READING PASSAGE:

============================================================

We have embraced Ramadan culturally and there is nothing wrong with that. Unfortunately, the manner in which we have embraced it involves indulgence, gluttony and economic strife for the commons. Calling that hypocritical is not a hyperbole by any means.
Ramadan is significant because of its teachings of self restraint. The secondary level ‘Islamiat’ books would suggest that the starvation from dawn to dusk would give you a feeling of how the poor people spend their lives. But that is only partially true and even if that is taken for granted, relegating poor people to further poverty is preposterously hypocritical in our superficial attempt to ‘feel their pain’!

============================================================

DATA SEGMENT:

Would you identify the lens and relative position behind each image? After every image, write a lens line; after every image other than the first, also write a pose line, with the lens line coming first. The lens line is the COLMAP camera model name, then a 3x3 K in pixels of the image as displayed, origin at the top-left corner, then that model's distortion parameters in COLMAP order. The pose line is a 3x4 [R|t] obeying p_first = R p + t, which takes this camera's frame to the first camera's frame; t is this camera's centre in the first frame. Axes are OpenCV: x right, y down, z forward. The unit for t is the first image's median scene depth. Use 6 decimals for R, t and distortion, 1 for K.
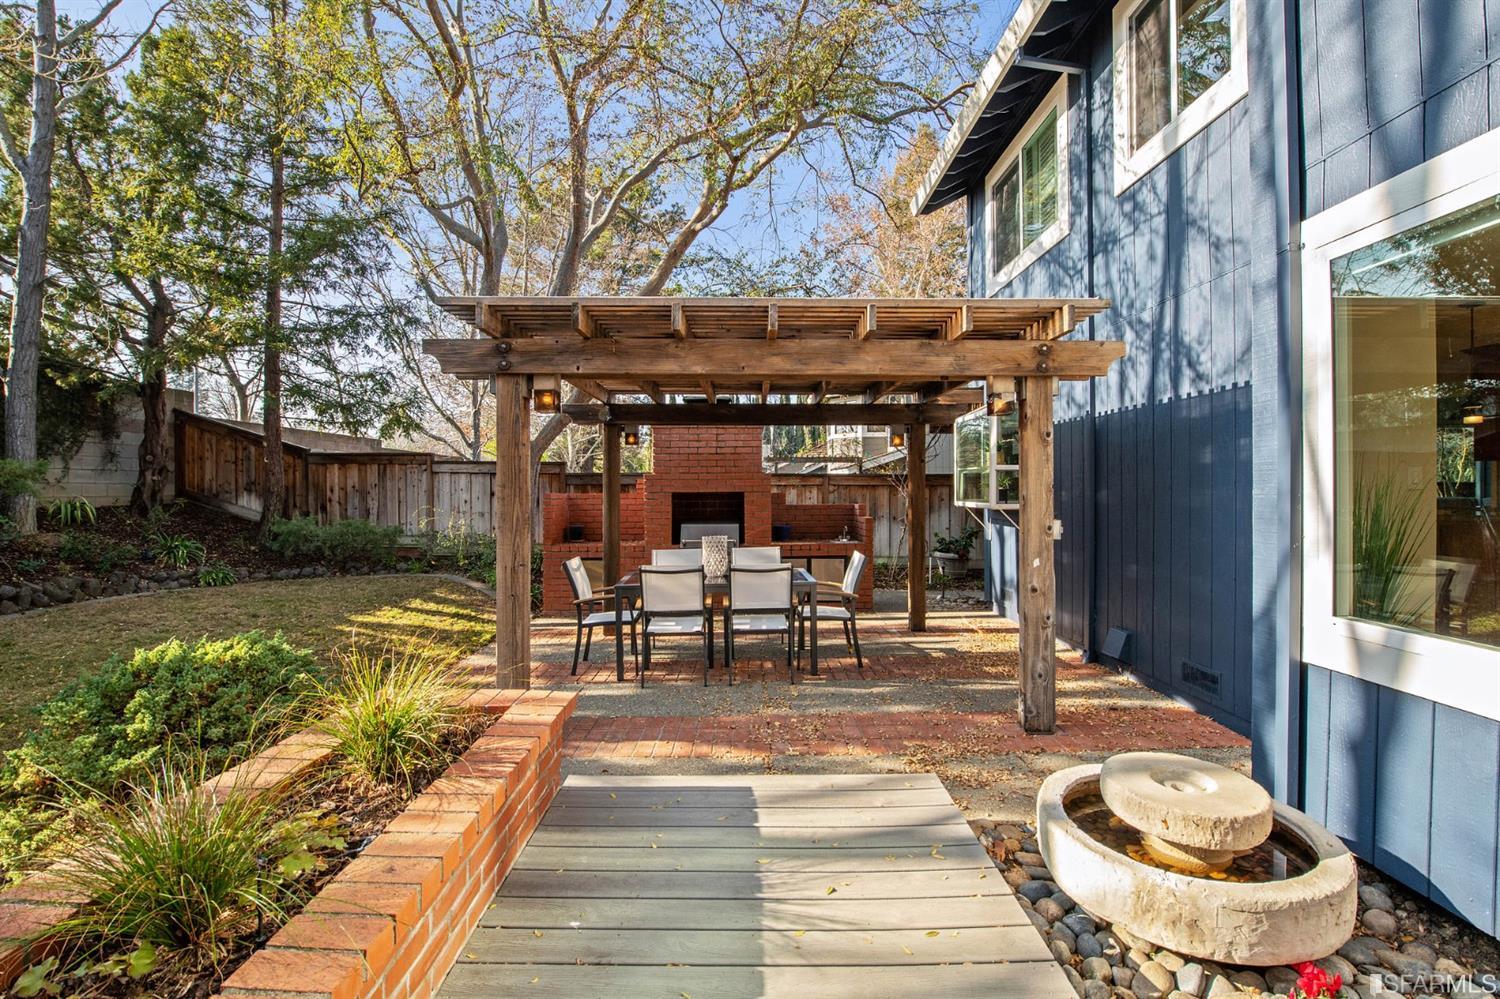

============================================================

WORK TO COMPLETE:
Proceed with the piece on Ramadan, picking up right after its last sentence. The data that comes after the Ramadan text isn't needed for this.

TASK RESPONSE:
The holy month signifies ‘Siam’ which literally means ‘restraint’ and the abeyance of indulgence. This month was originally introduced to practice interdiction from gluttony, lust, avarice and all other major sins. Ironically, we have catered the holiness of the month with extremely contrastive principles. We indeed follow the ritual of ‘starvation’ only to indulge in everything that Ramadan stands against right after dusk.
With all these rant, the crux of the message is simple: I am complaining because I did not win any of the eating contests among friends neither at A&W nor at Pizza Hut last Ramadan. And hey, nothing says ‘Ramadan is a Bangladeshi festival’ better than devouring 12 slices or more at Pizza Hut!